CANbridge acquired worldwide rights (exclusive of North America) to CAN-017 from the US company AVEO Oncology, where it was being developed as AV-203, and had completed a successful Phase I study in patients with solid tumor cancers. With the acquistion of CAN-017, CANbridge plans to expand outside of Asia for the first time, bringing the therapy to regions where ESCC patients have few options, after demonstrating proof-of-concept in China.

"Boehringer Ingelheim is a truly global manufacturer of biologics, capable of executing the intricacies of CAN-017 manufacture and meeting the requirements of the regulatory authorities," said James Xue, CANbridge Chairman and CEO. "It is a powerful ally for CANbridge as we look to advance the promising Western drug candidates we develop in Asia to other parts of the world, where patients are underserved. With the help of the manufacturing agreement with Boehringer Ingelheim, we look forward to bringing the new drug to China as early as possible."
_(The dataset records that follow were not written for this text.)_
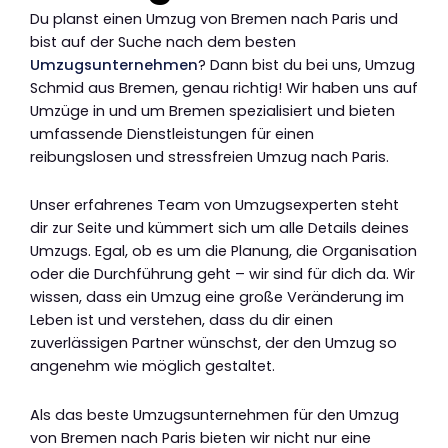
Du planst einen Umzug von Bremen nach Paris und
bist auf der Suche nach dem besten
Umzugsunternehmen
? Dann bist du bei uns, Umzug
Schmid aus Bremen, genau richtig! Wir haben uns auf
Umzüge in und um Bremen spezialisiert und bieten
umfassende Dienstleistungen für einen
reibungslosen und stressfreien Umzug nach Paris.
Unser erfahrenes Team von Umzugsexperten steht
dir zur Seite und kümmert sich um alle Details deines
Umzugs. Egal, ob es um die Planung, die Organisation
oder die Durchführung geht – wir sind für dich da. Wir
wissen, dass ein Umzug eine große Veränderung im
Leben ist und verstehen, dass du dir einen
zuverlässigen Partner wünschst, der den Umzug so
angenehm wie möglich gestaltet.
Als das beste Umzugsunternehmen für den Umzug
von Bremen nach Paris bieten wir nicht nur eine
"We are excited to enter into this important agreement with CANbridge Life Sciences. Boehringer Ingelheim is a leading player in developing and manufacturing biopharmaceuticals," said David Preston, Chairman and CEO of Boehringer Ingelheim mainland China, Hong Kong and Tai Wan, commented. "With our world-class bioprocess capabilities, we will help CANbridge and more biopharma enterprises step up efforts to bring innovative bio-medicines to the market and benefit patients quickly.
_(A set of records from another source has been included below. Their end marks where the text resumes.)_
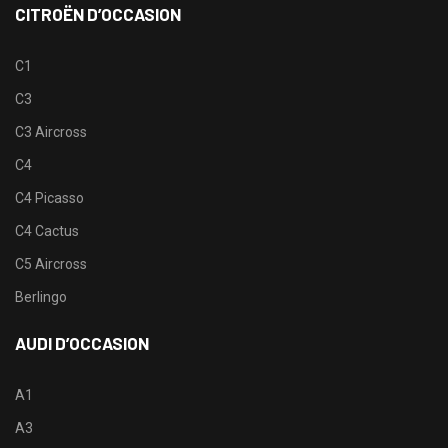
CITROËN D’OCCASION
C1
C3
C3 Aircross
C4
C4 Picasso
C4 Cactus
C5 Aircross
Berlingo
AUDI D’OCCASION
A1
A3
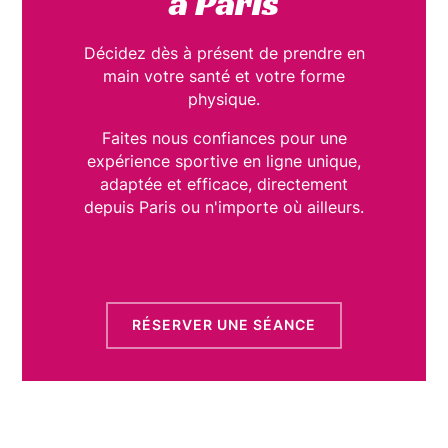
à Paris
Décidez dès à présent de prendre en
main votre santé et votre forme
physique.
Faites nous confiances pour une
expérience sportive en ligne unique,
adaptée et efficace, directement
depuis Paris ou n'importe où ailleurs.
RÉSERVER UNE SÉANCE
China initiated a pilot Marketing Authorization Holder (MAH) program in 10 provinces and municipalities recently, providing breakthrough policies breakthrough and a legal basis for biopharma CMO. Boehringer Ingelheim China was selected as one of the first biopharma CMO pilot projects in China as part of the MAH trial. Boehringer Ingelheim Biopharmaceuticals China will leverage its advanced manufacturing platform and management expertise to help Chinese enterprises bring their products into the global markets.